Just two tiny points:

1. When we do colimits in enriched categories, it's almost essential to use "weighted" colimits.

2. Colimits resemble integrals, and weighted colimits resemble them even more. When we start out learning integrals we write $\int f(x) dx$ but focus our attention on the $f(x)$: the $d x$ feels like an annoying thing the teacher makes us write down. Later we learn measure theory and write $\int f(x) d\mu(x)$, and we learn that the function $f$ and measure $d\mu$ are equally essential: integration is a way of pairing a function and a measure and getting a number. It turns out we had been blind to the measure's importance because the real line comes with a standard choice of measure. Similarly, when we do weighted colimits we learn that the "weight" is just as important as the diagram we are taking the colimit of. In the Set-enriched case we were blinded to its importance because there was a standard choice.

David Egolf (he/him) (Apr 09 2026 at 02:28):

That is interesting! It's intriguing to learn of that parallel.

Inspired by your post, I did some reading and attempted to better understand weighted colimits, but it felt difficult!

David Egolf (he/him) (Apr 09 2026 at 02:31):

Attempting to make a connection with left Kan extensions:

Let $F:C \to E$ (where $E$ is cocomplete) be a functor and $y:C \to [C^{\mathrm{op}}, \mathsf{Set}]$ be the Yoneda embedding. Then the left Kan extension of $F$ along $y$ is given on objects as:

$\mathrm{Lan}_yF:W \mapsto \int^{c \in C}[C^{\mathrm{op}}, \mathsf{Set}](C(-,c), W) \cdot F(c)$

David Egolf (he/him) (Apr 09 2026 at 02:34):

If it is safe to replace $[C^{\mathrm{op}}, \mathsf{Set}](C(-,c), W)$ with $W(c)$ using the Yoneda lemma, we get:

$\mathrm{Lan}_yF:W \mapsto \int^{c \in C} W(c) \cdot F(c)$

David Egolf (he/him) (Apr 09 2026 at 02:36):

But we also have that the weighted colimit of $F$ with respect to $W$ is given as $\mathrm{colim}^W F \cong \int^{c \in C} W(c) \cdot F(c)$ ("Categorical Homotopy Theory" p. 84)!

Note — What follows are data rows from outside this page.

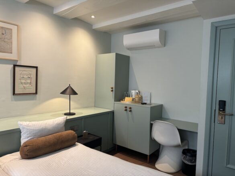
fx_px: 163
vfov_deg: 56.8
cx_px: 118
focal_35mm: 24
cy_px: 88
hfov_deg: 71.6
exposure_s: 1/60
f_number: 1.78
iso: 200
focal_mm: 6.76
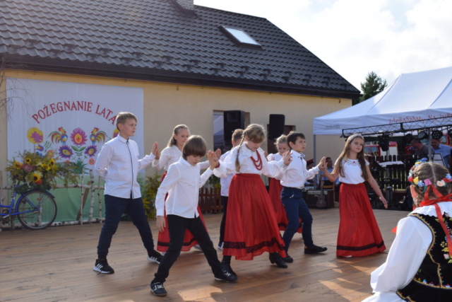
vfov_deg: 34.2
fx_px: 490
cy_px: 151
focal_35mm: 39
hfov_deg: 49.5
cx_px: 226
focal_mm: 26
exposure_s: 1/200
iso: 100
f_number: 9
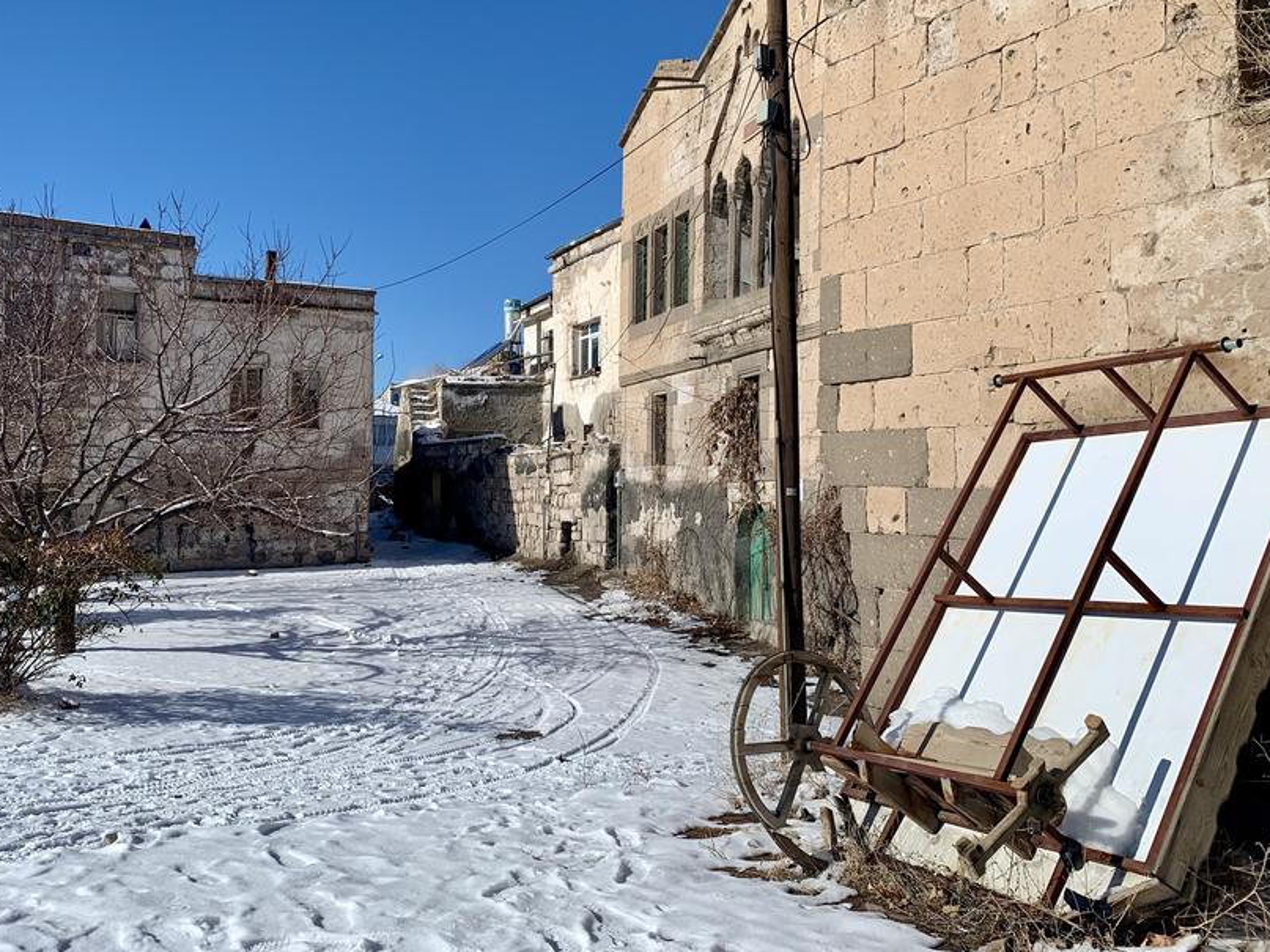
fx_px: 1211
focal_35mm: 33
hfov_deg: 55.2
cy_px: 375
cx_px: 557
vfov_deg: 42.7
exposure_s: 1/5714
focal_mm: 4.25
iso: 25
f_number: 1.8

David Egolf (he/him) (Apr 09 2026 at 02:38):

If the above is true, it seems like the left Kan extension of a functor $F$ along the Yoneda embedding takes weighted colimits of $F$! That is, it sends a "weighting" functor $W$ to the weighted colimit of $F$ with respect to $W$.

David Egolf (he/him) (Apr 09 2026 at 03:38):

I think this can help me begin to understand why the weighting is so important. As a special case of the above, we can consider $F:\Delta \to \mathsf{Top}$ which sends a "combinatorial" simplex to the standard topological realization of that simplex. Then, the weighted colimit of $F$ with respect to a simplicial set $X$ is the "geometric realization" of $X$!

John Baez (Apr 09 2026 at 04:45):

That's a very good example. In a crude sense, we are "adding up" the standard topological realizations of simplices to get the geometric realization of X, and X serves as a weight telling us how many copies of each simplex we need. But X does more: it tells us how they're glued together.